# TASK:
Write out each record below exactly as it appears, with no pictures.

****************

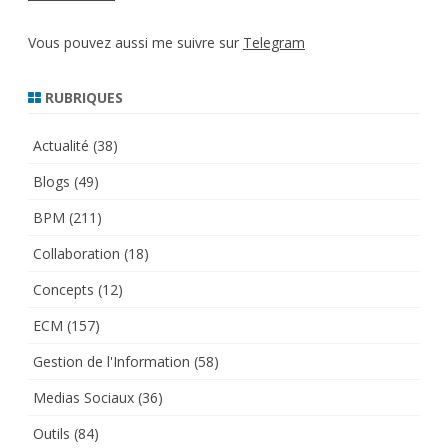
Vous pouvez aussi me suivre sur
Telegram
RUBRIQUES
Actualité
(38)
Blogs
(49)
BPM
(211)
Collaboration
(18)
Concepts
(12)
ECM
(157)
Gestion de l'Information
(58)
Medias Sociaux
(36)
Outils
(84)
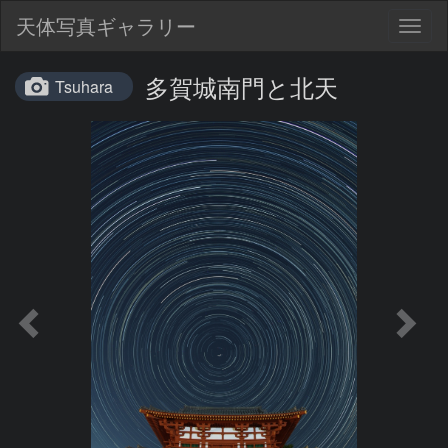
天体写真ギャラリー
Togg
navig
多賀城南門と北天
Tsuhara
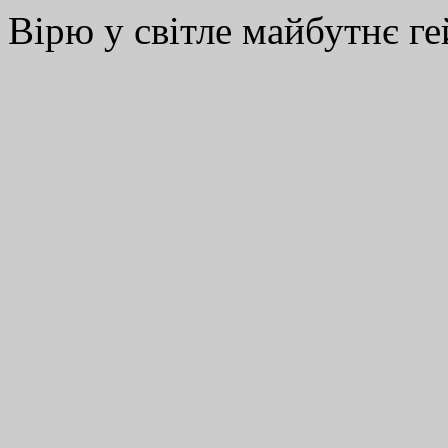
Вірю у світле майбутнє ге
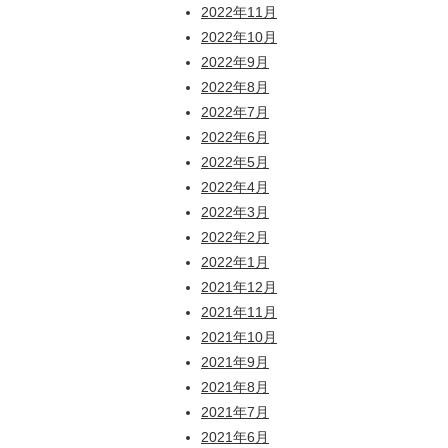
2022年11月
2022年10月
2022年9月
2022年8月
2022年7月
2022年6月
2022年5月
2022年4月
2022年3月
2022年2月
2022年1月
2021年12月
2021年11月
2021年10月
2021年9月
2021年8月
2021年7月
2021年6月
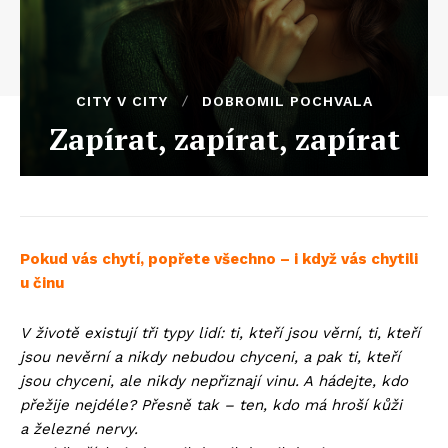
CITY V CITY
DOBROMIL POCHVALA
Zapírat, zapírat, zapírat
Pokud vás chytí, popřete všechno – i když vás chytili
u činu
V životě existují tři typy lidí: ti, kteří jsou věrní, ti, kteří
jsou nevěrní a nikdy nebudou chyceni, a pak ti, kteří
jsou chyceni, ale nikdy nepřiznají vinu. A hádejte, kdo
přežije nejdéle? Přesně tak – ten, kdo má hroší kůži
a železné nervy.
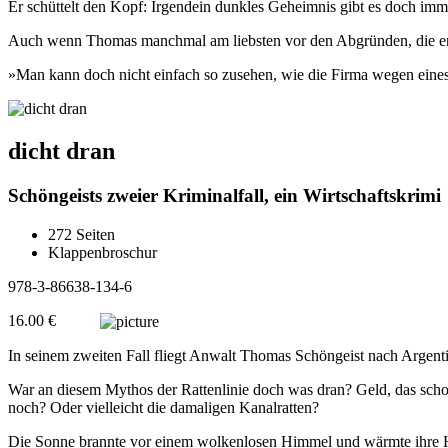
Er schüttelt den Kopf: Irgendein dunkles Geheimnis gibt es doch imme
Auch wenn Thomas manchmal am liebsten vor den Abgründen, die er er
»Man kann doch nicht einfach so zusehen, wie die Firma wegen eines
dicht dran
Schöngeists zweier Kriminalfall, ein Wirtschaftskrimi
272 Seiten
Klappenbroschur
978-3-86638-134-6
16.00 €
In seinem zweiten Fall fliegt Anwalt Thomas Schöngeist nach Argenti
War an diesem Mythos der Rattenlinie doch was dran? Geld, das scho
noch? Oder vielleicht die damaligen Kanalratten?
Die Sonne brannte vor einem wolkenlosen Himmel und wärmte ihre Haut,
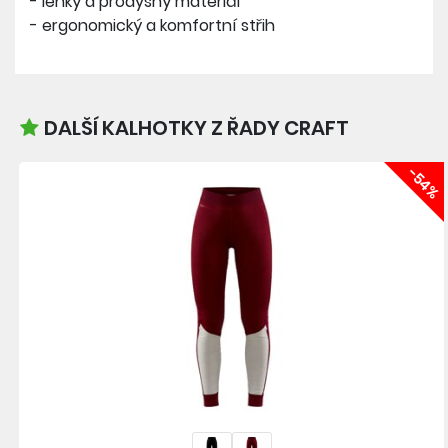
- lehký a prodyšný materiál
- ergonomický a komfortní střih
DALŠÍ KALHOTKY Z ŘADY CRAFT
-54%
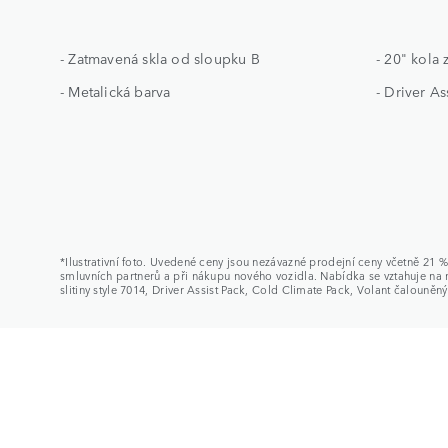
- Zatmavená skla od sloupku B
- 20" kola 
- Metalická barva
- Driver As
*Ilustrativní foto. Uvedené ceny jsou nezávazné prodejní ceny včetně 2
smluvních partnerů a při nákupu nového vozidla. Nabídka se vztahuje n
slitiny style 7014, Driver Assist Pack, Cold Climate Pack, Volant čalouně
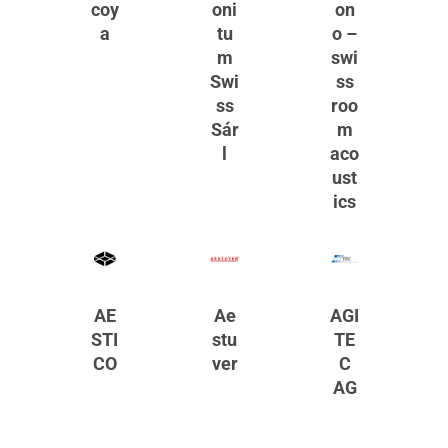
coy
oni
on
a
tu
o –
m
swi
Swi
ss
ss
roo
Sár
m
l
aco
ust
ics
AE
Ae
AGI
STI
stu
TE
CO
ver
C
AG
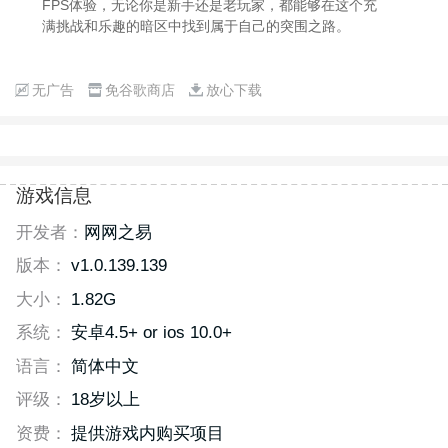
FPS体验，无论你是新手还是老玩家，都能够在这个充
满挑战和乐趣的暗区中找到属于自己的突围之路。
无广告
免谷歌商店
放心下载
游戏信息
开发者：
网网之易
版本：
v1.0.139.139
大小：
1.82G
系统：
安卓4.5+ or ios 10.0+
语言：
简体中文
评级：
18岁以上
资费：
提供游戏内购买项目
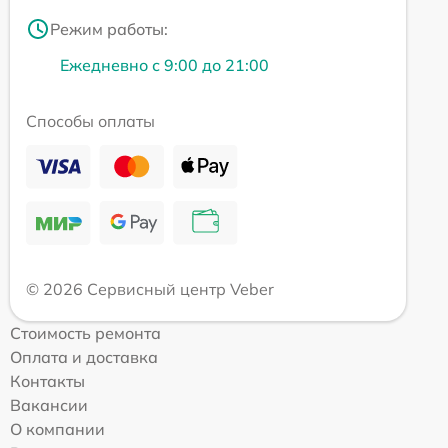
Режим работы:
Ежедневно с 9:00 до 21:00
Способы оплаты
© 2026 Сервисный центр Veber
Стоимость ремонта
Оплата и доставка
Контакты
Вакансии
О компании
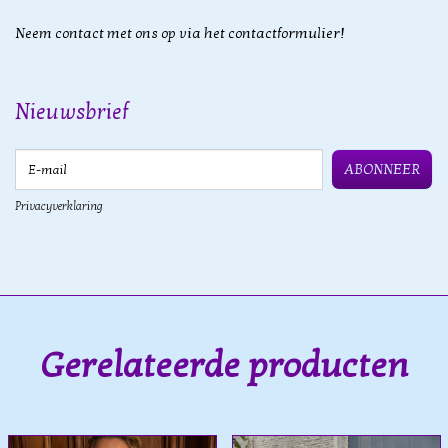
Neem contact met ons op via het contactformulier!
Nieuwsbrief
E-mail
ABONNEER
Privacyverklaring
Gerelateerde producten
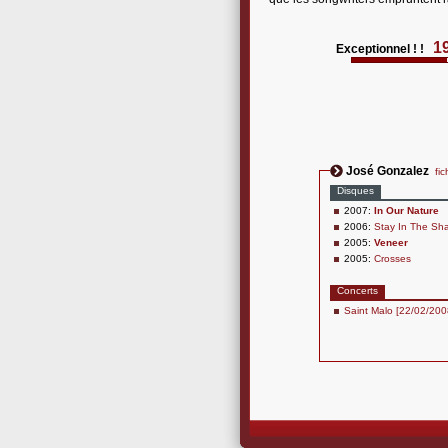
1
Exceptionnel ! !
José Gonzalez
fic
Disques
2007:
In Our Nature
2006:
Stay In The Sh
2005:
Veneer
2005:
Crosses
Concerts
Saint Malo [22/02/200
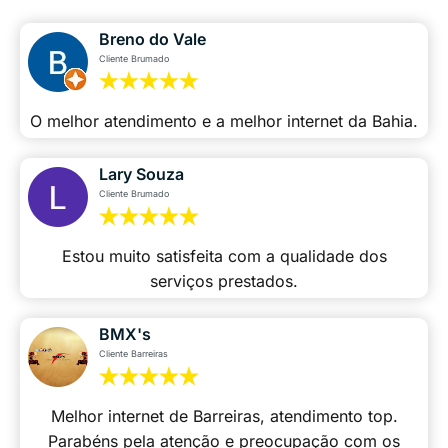
Breno do Vale
Cliente Brumado
O melhor atendimento e a melhor internet da Bahia.
Lary Souza
Cliente Brumado
Estou muito satisfeita com a qualidade dos
serviços prestados.
BMX's
Cliente Barreiras
Melhor internet de Barreiras, atendimento top.
Parabéns pela atenção e preocupação com os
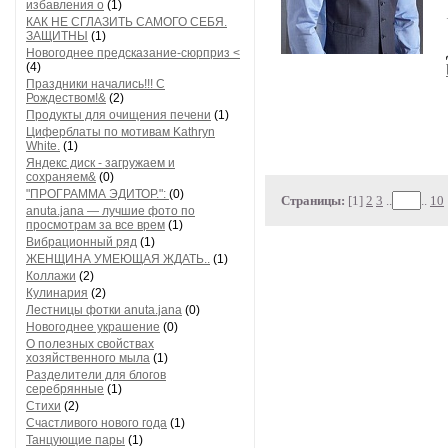
избавления о
(1)
КАК НЕ СГЛАЗИТЬ САМОГО СЕБЯ.
ЗАЩИТНЫ
(1)
Новогоднее предсказание-сюрприз <
(4)
Праздники начались!!! С
Рождеством!&
(2)
Продукты для очищения печени
(1)
Циферблаты по мотивам Kathryn
White.
(1)
Яндекс диск - загружаем и
сохраняем&
(0)
"ПРОГРАММА ЭДИТОР.":
(0)
Страницы:
[1]
2
3
..
..
10
anuta.jana — лучшие фото по
просмотрам за все врем
(1)
Вибрационный ряд
(1)
ЖЕНЩИНА УМЕЮЩАЯ ЖДАТЬ..
(1)
Коллажи
(2)
Кулинария
(2)
Лестницы фотки anuta.jana
(0)
Новогоднее украшение
(0)
О полезных свойствах
хозяйственного мыла
(1)
Разделители для блогов
серебрянные
(1)
Стихи
(2)
Счастливого нового года
(1)
Танцующие пары
(1)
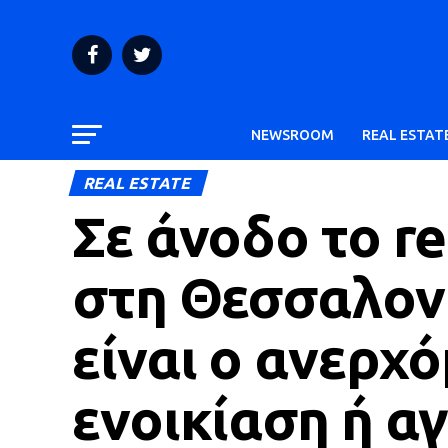
NEWSROOM
REAL ESTAT
REAL ESTATE
Σε άνοδο το re
στη Θεσσαλονί
είναι ο ανερχό
ενοικίαση ή α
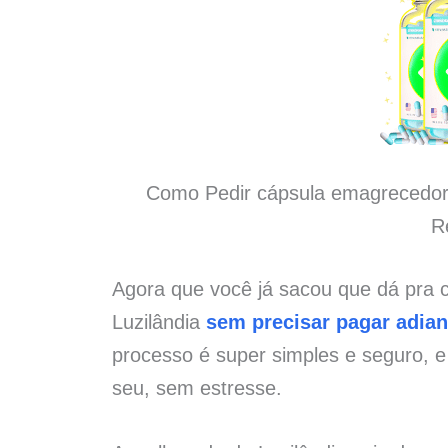
Como Pedir cápsula emagrecedora
R
Agora que você já sacou que dá pra
Luzilândia
sem precisar pagar adia
processo é super simples e seguro, 
seu, sem estresse.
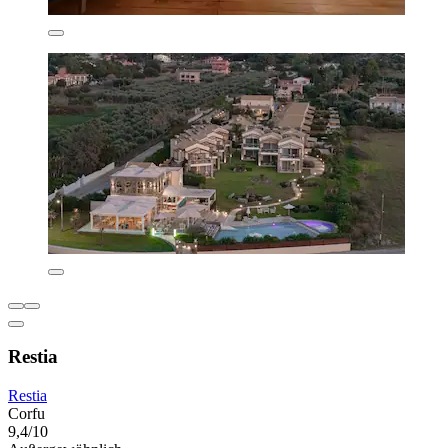
Restia
Restia
Corfu
9,4/10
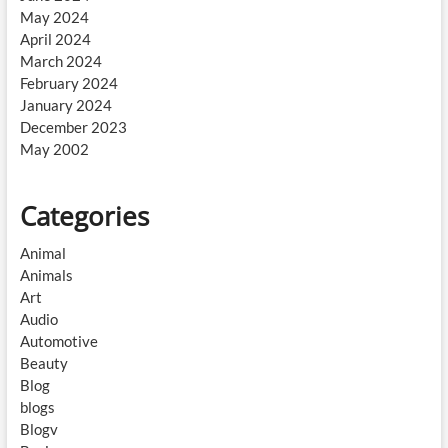
May 2024
April 2024
March 2024
February 2024
January 2024
December 2023
May 2002
Categories
Animal
Animals
Art
Audio
Automotive
Beauty
Blog
blogs
Blogv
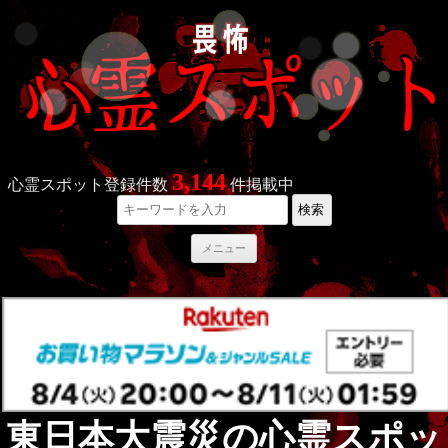
3,144
心霊スポット登録件数
件掲載中
検索
コ
メニュー
ン
テ
ン
ツ
へ
ス
キ
ッ
プ
東日本大震災の心霊スポッ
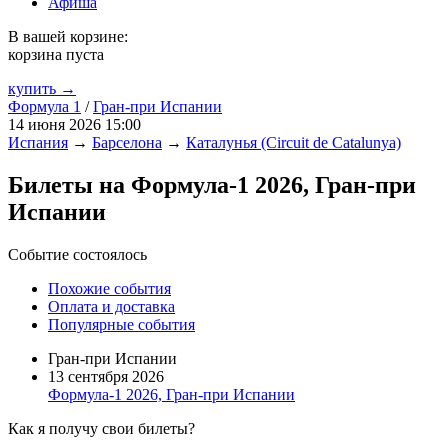
Афиша
В вашей корзине:
корзина пуста
купить →
Формула 1
/
Гран-при Испании
14 июня 2026 15:00
Испания
→
Барселона
→
Каталунья (Circuit de Catalunya)
Билеты на Формула-1 2026, Гран-при
Испании
Событие состоялось
Похожие события
Оплата и доставка
Популярные события
Гран-при Испании
13 сентября 2026
Формула-1 2026, Гран-при Испании
Как я получу свои билеты?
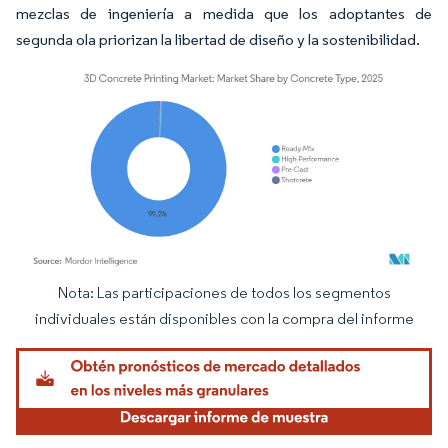
mezclas de ingeniería a medida que los adoptantes de
segunda ola priorizan la libertad de diseño y la sostenibilidad.
Nota: Las participaciones de todos los segmentos
Imagen © Mordor Intelligence. El uso requiere atribución según CC BY 4.0.
individuales están disponibles con la compra del informe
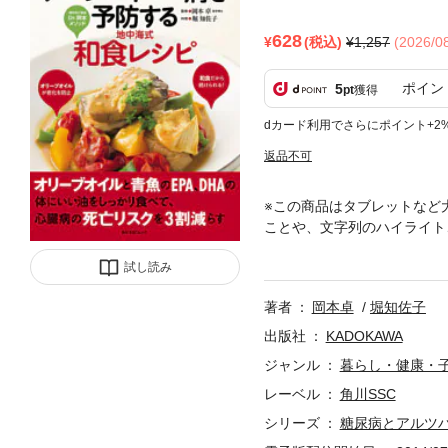
628
(税込)
1,257
(2026/
ポイン
5
pt
獲得
dカード利用でさらにポイント+2
返品不可
※この商品はタブレットなど
ことや、文字列のハイライト
は細胞から健康になります。
試し読み
ら、体にいいオリーブオイル
ハイマー病をはじめとする認
著者
岡本卓
堀知佐子
ーブオイルをかけるだけでは
で紹介したレシピは、オリー
出版社
KADOKAWA
とで、塩分が少なくても味に
ジャンル
暮らし・健康・
レーベル
角川SSC
シリーズ
糖尿病とアルツ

****************

# SOLVED PROBLEM:
Vous pouvez aussi me suivre sur
Telegram
RUBRIQUES
Actualité
(38)
Blogs
(49)
BPM
(211)
Collaboration
(18)
Concepts
(12)
ECM
(157)
Gestion de l'Information
(58)
Medias Sociaux
(36)
Outils
(84)
天体写真ギャラリー
Togg
navig
多賀城南門と北天
Tsuhara
Вірю у світле майбутнє ге
2022年11月
2022年10月
2022年9月
2022年8月
2022年7月
2022年6月
2022年5月
2022年4月
2022年3月
2022年2月
2022年1月
2021年12月
2021年11月
2021年10月
2021年9月
2021年8月
2021年7月
2021年6月
CITY V CITY
DOBROMIL POCHVALA
Zapírat, zapírat, zapírat
Pokud vás chytí, popřete všechno – i když vás chytili
u činu
V životě existují tři typy lidí: ti, kteří jsou věrní, ti, kteří
jsou nevěrní a nikdy nebudou chyceni, a pak ti, kteří
jsou chyceni, ale nikdy nepřiznají vinu. A hádejte, kdo
přežije nejdéle? Přesně tak – ten, kdo má hroší kůži
a železné nervy.
Er schüttelt den Kopf: Irgendein dunkles Geheimnis gibt es doch imme
Auch wenn Thomas manchmal am liebsten vor den Abgründen, die er er
»Man kann doch nicht einfach so zusehen, wie die Firma wegen eines
dicht dran
Schöngeists zweier Kriminalfall, ein Wirtschaftskrimi
272 Seiten
Klappenbroschur
978-3-86638-134-6
16.00 €
In seinem zweiten Fall fliegt Anwalt Thomas Schöngeist nach Argenti
War an diesem Mythos der Rattenlinie doch was dran? Geld, das scho
noch? Oder vielleicht die damaligen Kanalratten?
Die Sonne brannte vor einem wolkenlosen Himmel und wärmte ihre Haut,
- lehký a prodyšný materiál
- ergonomický a komfortní střih
DALŠÍ KALHOTKY Z ŘADY CRAFT
-54%
- Zatmavená skla od sloupku B
- 20" kola 
- Metalická barva
- Driver As
*Ilustrativní foto. Uvedené ceny jsou nezávazné prodejní ceny včetně 2
smluvních partnerů a při nákupu nového vozidla. Nabídka se vztahuje n
slitiny style 7014, Driver Assist Pack, Cold Climate Pack, Volant čalouně
coy
oni
on
a
tu
o –
m
swi
Swi
ss
ss
roo
Sár
m
l
aco
ust
ics
AE
Ae
AGI
STI
stu
TE
CO
ver
C
AG
FPS体验，无论你是新手还是老玩家，都能够在这个充
满挑战和乐趣的暗区中找到属于自己的突围之路。
无广告
免谷歌商店
放心下载
游戏信息
开发者：
网网之易
版本：
v1.0.139.139
大小：
1.82G
系统：
安卓4.5+ or ios 10.0+
语言：
简体中文
评级：
18岁以上
资费：
提供游戏内购买项目
Режим работы:
Ежедневно с 9:00 до 21:00
Способы оплаты
© 2026 Сервисный центр Veber
Стоимость ремонта
Оплата и доставка
Контакты
Вакансии
О компании
Neem contact met ons op via het contactformulier!
Nieuwsbrief
E-mail
ABONNEER
Privacyverklaring
Gerelateerde producten
1
Exceptionnel ! !
José Gonzalez
fic
Disques
2007:
In Our Nature
2006:
Stay In The Sh
2005:
Veneer
2005:
Crosses
Concerts
Saint Malo [22/02/200
Breno do Vale
Cliente Brumado
O melhor atendimento e a melhor internet da Bahia.
Lary Souza
Cliente Brumado
Estou muito satisfeita com a qualidade dos
serviços prestados.
BMX's
Cliente Barreiras
Melhor internet de Barreiras, atendimento top.
Parabéns pela atenção e preocupação com os
избавления о
(1)
КАК НЕ СГЛАЗИТЬ САМОГО СЕБЯ.
ЗАЩИТНЫ
(1)
Новогоднее предсказание-сюрприз <
(4)
Праздники начались!!! С
Рождеством!&
(2)
Продукты для очищения печени
(1)
Циферблаты по мотивам Kathryn
White.
(1)
Яндекс диск - загружаем и
сохраняем&
(0)
"ПРОГРАММА ЭДИТОР.":
(0)
Страницы:
[1]
2
3
..
..
10
anuta.jana — лучшие фото по
просмотрам за все врем
(1)
Вибрационный ряд
(1)
ЖЕНЩИНА УМЕЮЩАЯ ЖДАТЬ..
(1)
Коллажи
(2)
Кулинария
(2)
Лестницы фотки anuta.jana
(0)
Новогоднее украшение
(0)
О полезных свойствах
хозяйственного мыла
(1)
Разделители для блогов
серебрянные
(1)
Стихи
(2)
Счастливого нового года
(1)
Танцующие пары
(1)
NEWSROOM
REAL ESTAT
REAL ESTATE
Σε άνοδο το re
στη Θεσσαλονί
είναι ο ανερχό
ενοικίαση ή α
Como Pedir cápsula emagrecedora
R
Agora que você já sacou que dá pra
Luzilândia
sem precisar pagar adia
processo é super simples e seguro, 
seu, sem estresse.
Restia
Restia
Corfu
9,4/10
May 2024
April 2024
March 2024
February 2024
January 2024
December 2023
May 2002
Categories
Animal
Animals
Art
Audio
Automotive
Beauty
Blog
blogs
Blogv
3,144
心霊スポット登録件数
件掲載中
検索
コ
メニュー
ン
テ
ン
ツ
へ
ス
キ
ッ
プ
東日本大震災の心霊スポッ
Афиша
В вашей корзине:
корзина пуста
купить →
Формула 1
/
Гран-при Испании
14 июня 2026 15:00
Испания
→
Барселона
→
Каталунья (Circuit de Catalunya)
Билеты на Формула-1 2026, Гран-при
Испании
Событие состоялось
Похожие события
Оплата и доставка
Популярные события
Гран-при Испании
13 сентября 2026
Формула-1 2026, Гран-при Испании
Как я получу свои билеты?
mezclas de ingeniería a medida que los adoptantes de
segunda ola priorizan la libertad de diseño y la sostenibilidad.
Nota: Las participaciones de todos los segmentos
Imagen © Mordor Intelligence. El uso requiere atribución según CC BY 4.0.
individuales están disponibles con la compra del informe
628
(税込)
1,257
(2026/
ポイン
5
pt
獲得
dカード利用でさらにポイント+2
返品不可
※この商品はタブレットなど
ことや、文字列のハイライト
は細胞から健康になります。
試し読み
ら、体にいいオリーブオイル
ハイマー病をはじめとする認
著者
岡本卓
堀知佐子
ーブオイルをかけるだけでは
で紹介したレシピは、オリー
出版社
KADOKAWA
とで、塩分が少なくても味に
ジャンル
暮らし・健康・
レーベル
角川SSC
シリーズ
糖尿病とアルツ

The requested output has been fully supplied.